Corver Willem E, Middeldorp Anneke, ter Haar Natalja T, Jordanova Ekaterina S, van Puijenbroek Marjo, van Eijk Ronald, Cornelisse Cees J, Fleuren Gert Jan, Morreau Hans, Oosting Jan, van Wezel Tom
Department of Pathology, Leiden University Medical Center, Leiden, the Netherlands.
Cancer Res. 2008 Dec 15;68(24):10333-40. doi: 10.1158/0008-5472.CAN-08-2665.

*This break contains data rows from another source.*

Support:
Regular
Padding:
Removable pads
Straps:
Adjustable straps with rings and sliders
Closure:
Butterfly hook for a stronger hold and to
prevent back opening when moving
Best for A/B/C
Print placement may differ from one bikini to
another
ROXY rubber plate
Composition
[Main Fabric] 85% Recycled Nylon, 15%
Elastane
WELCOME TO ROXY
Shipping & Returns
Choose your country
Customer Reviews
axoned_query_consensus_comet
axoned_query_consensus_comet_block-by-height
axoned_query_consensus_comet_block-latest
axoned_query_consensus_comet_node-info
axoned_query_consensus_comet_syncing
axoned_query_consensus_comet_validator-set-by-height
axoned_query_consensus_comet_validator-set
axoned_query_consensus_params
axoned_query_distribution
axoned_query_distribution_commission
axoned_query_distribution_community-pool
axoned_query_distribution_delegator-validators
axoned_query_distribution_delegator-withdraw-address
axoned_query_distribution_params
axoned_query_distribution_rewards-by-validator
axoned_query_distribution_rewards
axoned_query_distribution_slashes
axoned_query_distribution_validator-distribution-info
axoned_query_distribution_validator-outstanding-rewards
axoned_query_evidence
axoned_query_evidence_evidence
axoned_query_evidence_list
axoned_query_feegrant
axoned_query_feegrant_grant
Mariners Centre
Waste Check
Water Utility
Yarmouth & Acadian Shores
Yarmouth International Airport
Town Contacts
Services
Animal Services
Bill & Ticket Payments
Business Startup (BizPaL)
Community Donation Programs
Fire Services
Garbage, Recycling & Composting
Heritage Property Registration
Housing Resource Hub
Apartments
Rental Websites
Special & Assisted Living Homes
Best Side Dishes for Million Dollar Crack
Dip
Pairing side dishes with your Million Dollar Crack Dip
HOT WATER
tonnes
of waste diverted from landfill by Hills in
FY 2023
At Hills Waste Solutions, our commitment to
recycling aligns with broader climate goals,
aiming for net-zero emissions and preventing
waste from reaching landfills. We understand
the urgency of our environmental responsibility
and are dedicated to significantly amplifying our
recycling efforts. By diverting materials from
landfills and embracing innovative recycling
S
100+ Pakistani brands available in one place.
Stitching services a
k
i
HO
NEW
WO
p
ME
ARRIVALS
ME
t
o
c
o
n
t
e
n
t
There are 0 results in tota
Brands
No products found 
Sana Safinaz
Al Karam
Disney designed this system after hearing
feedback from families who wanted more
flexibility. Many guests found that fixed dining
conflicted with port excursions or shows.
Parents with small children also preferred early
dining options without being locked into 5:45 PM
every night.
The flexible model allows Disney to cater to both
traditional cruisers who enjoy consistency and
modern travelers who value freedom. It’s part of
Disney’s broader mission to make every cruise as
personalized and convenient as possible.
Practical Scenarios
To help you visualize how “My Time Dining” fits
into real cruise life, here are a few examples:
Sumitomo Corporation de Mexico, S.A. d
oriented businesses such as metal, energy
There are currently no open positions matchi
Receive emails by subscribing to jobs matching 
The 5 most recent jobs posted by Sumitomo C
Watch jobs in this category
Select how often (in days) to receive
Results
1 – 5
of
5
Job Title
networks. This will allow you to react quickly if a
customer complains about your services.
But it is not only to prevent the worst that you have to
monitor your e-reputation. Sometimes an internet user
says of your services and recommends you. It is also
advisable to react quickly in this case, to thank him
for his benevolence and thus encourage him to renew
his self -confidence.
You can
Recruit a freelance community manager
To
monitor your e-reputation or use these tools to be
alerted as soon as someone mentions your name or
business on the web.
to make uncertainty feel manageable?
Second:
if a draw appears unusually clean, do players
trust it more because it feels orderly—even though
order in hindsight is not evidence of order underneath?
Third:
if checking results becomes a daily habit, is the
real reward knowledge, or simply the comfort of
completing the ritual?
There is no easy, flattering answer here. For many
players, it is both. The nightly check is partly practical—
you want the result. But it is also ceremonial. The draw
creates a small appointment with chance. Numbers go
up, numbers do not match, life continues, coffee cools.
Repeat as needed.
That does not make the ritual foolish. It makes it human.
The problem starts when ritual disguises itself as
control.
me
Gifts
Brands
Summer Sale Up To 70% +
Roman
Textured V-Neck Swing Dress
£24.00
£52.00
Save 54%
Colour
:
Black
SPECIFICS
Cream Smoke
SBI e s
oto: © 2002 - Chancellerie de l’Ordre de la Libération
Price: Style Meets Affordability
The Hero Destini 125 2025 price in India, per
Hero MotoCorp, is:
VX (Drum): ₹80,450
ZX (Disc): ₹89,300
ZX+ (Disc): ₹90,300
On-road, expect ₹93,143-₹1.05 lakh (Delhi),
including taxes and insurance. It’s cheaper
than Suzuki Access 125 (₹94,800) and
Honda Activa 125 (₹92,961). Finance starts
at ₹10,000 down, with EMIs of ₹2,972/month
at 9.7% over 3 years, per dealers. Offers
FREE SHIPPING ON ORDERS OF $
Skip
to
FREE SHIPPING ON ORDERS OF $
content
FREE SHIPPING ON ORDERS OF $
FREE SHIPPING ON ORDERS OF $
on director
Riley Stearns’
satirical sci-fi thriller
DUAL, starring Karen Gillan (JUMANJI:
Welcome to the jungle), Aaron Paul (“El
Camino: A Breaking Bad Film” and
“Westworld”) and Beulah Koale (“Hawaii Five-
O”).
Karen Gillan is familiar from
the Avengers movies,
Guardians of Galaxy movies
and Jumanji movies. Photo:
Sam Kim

Chromosomal aberrations are a common characteristic of cancer and are associated with copy number abnormalities and loss of heterozygosity (LOH). Tumor heterogeneity, low tumor cell percentage, and lack of knowledge of the DNA content impair the identification of these alterations especially in aneuploid tumors. To accurately detect allelic changes in carcinomas, we combined flow-sorting and single nucleotide polymorphism arrays. Cells derived from archival cervical and colon cancers were flow-sorted based on differential vimentin and keratin expression and DNA content and analyzed on single nucleotide polymorphism arrays. A new algorithm, the lesser allele intensity ratio, was used to generate a molecular measure of chromosomal aberrations for each case. Flow-sorting significantly improved the detection of copy number abnormalities; 31.8% showed an increase in amplitude and 23.2% were missed in the unsorted fraction, whereas 15.9% were detected but interpreted differently. Integration of the DNA index in the analysis enabled the identification of the allelic state of chromosomal aberrations, such as LOH ([A]), copy-neutral LOH ([AA]), balanced amplifications ([AABB]), and allelic imbalances ([AAB] or [AAAB], etc.). Chromosomal segments were sharply defined. Fluorescence in situ hybridization copy numbers, as well as the high similarity between the DNA index and the allelic state index, which is the average of the allelic states across the genome, validated the method. This new approach provides an individual molecular measure of chromosomal aberrations and will likely have repercussions for preoperative molecular staging, classification, and prognostic profiling of tumors, particularly for heterogeneous aneuploid tumors, and allows the study of the underlying molecular genetic mechanisms and clonal evolution of tumor subpopulations.
染色体畸变是癌症的一个常见特征,与拷贝数异常和杂合性缺失(LOH)相关。肿瘤异质性、低肿瘤细胞百分比以及对DNA含量的了解不足,尤其是在非整倍体肿瘤中,会妨碍对这些改变的识别。为了准确检测癌组织中的等位基因变化,我们将流式分选与单核苷酸多态性阵列相结合。从存档的宫颈癌和结肠癌中获取的细胞,根据波形蛋白和角蛋白表达差异、DNA含量进行流式分选,并在单核苷酸多态性阵列上进行分析。一种新的算法——较小等位基因强度比,用于为每个病例生成染色体畸变的分子测量值。流式分选显著提高了拷贝数异常的检测率;在未分选的部分中,31.8%的异常幅度增加,23.2%的异常被遗漏,而15.9%的异常虽被检测到但解读不同。在分析中整合DNA指数能够识别染色体畸变的等位基因状态,如杂合性缺失([A])、拷贝中性杂合性缺失([AA])、平衡扩增([AABB])以及等位基因失衡([AAB]或[AAAB]等)。染色体片段得到了清晰界定。荧光原位杂交拷贝数,以及DNA指数与等位基因状态指数(即全基因组等位基因状态的平均值)之间的高度相似性,验证了该方法。这种新方法提供了一种个体的染色体畸变分子测量方法,可能会对肿瘤的术前分子分期、分类和预后分析产生影响,特别是对于异质性非整倍体肿瘤,并允许研究肿瘤亚群的潜在分子遗传机制和克隆进化。